↓↓↓
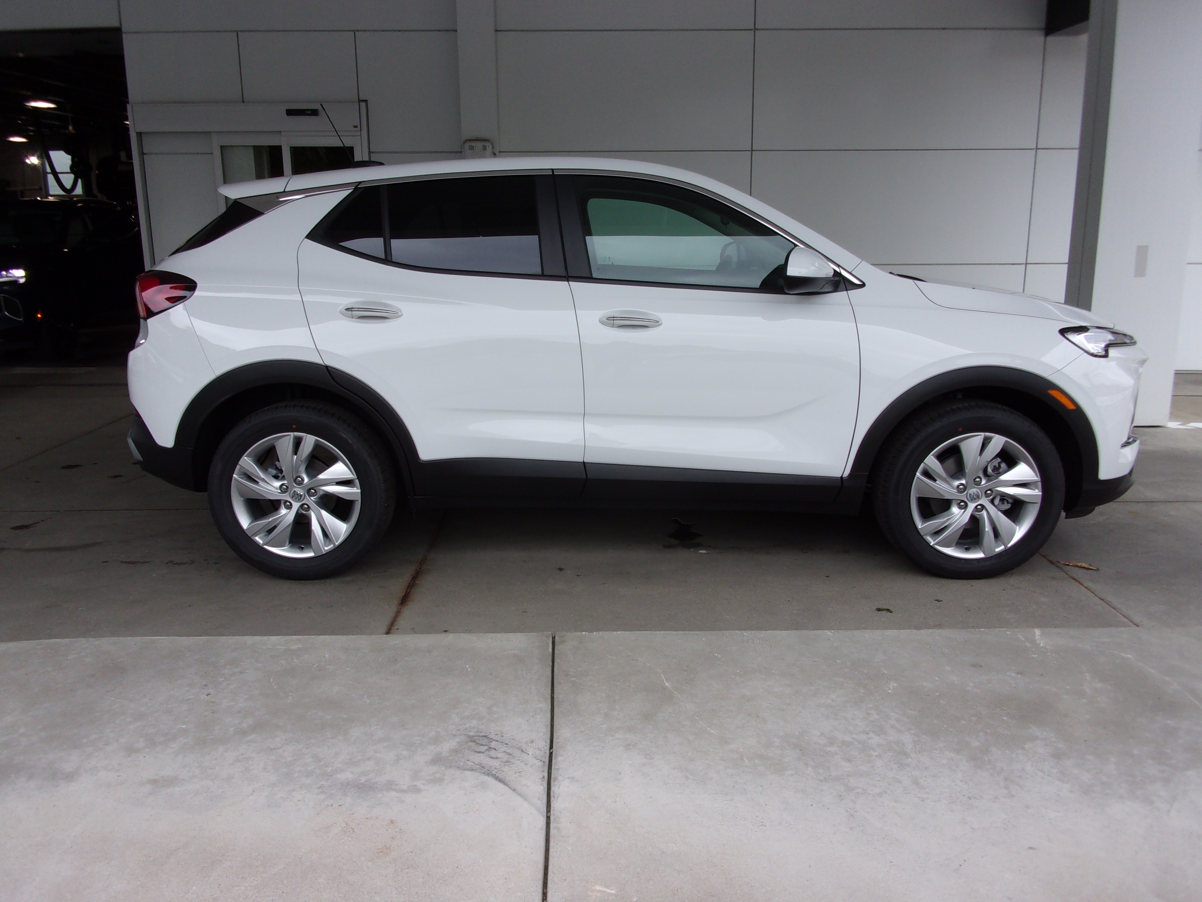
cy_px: 451
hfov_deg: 63.4
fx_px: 972
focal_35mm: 28
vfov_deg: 49.7
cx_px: 601
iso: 80
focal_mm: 5.1
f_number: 3.9
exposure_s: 1/140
↑↑↑
== About this task ==
Repeat the records verbatim, excluding pictures.

== Output below ==
cy_px: 451
hfov_deg: 63.4
fx_px: 972
focal_35mm: 28
vfov_deg: 49.7
cx_px: 601
iso: 80
focal_mm: 5.1
f_number: 3.9
exposure_s: 1/140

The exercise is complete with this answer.